Try it » Return the text lines of every item below word for word, leaving out the pictures.

━━━ Data to examine

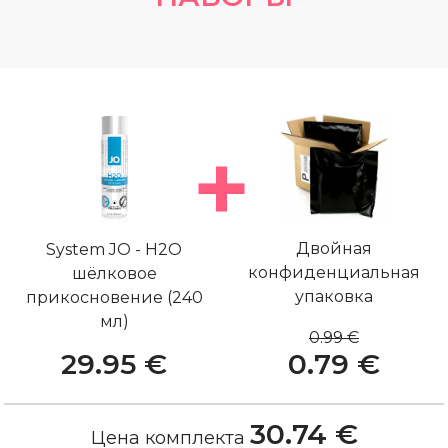
Двойная
System JO - H2O
конфиденциальная
шёлковое
упаковка
прикосновение (240
мл)
0.99 €
29.95 €
0.79 €
30.74 €
Цена комплекта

━━━━━━

Reply »
Двойная
System JO - H2O
конфиденциальная
шёлковое
упаковка
прикосновение (240
мл)
0.99 €
29.95 €
0.79 €
30.74 €
Цена комплекта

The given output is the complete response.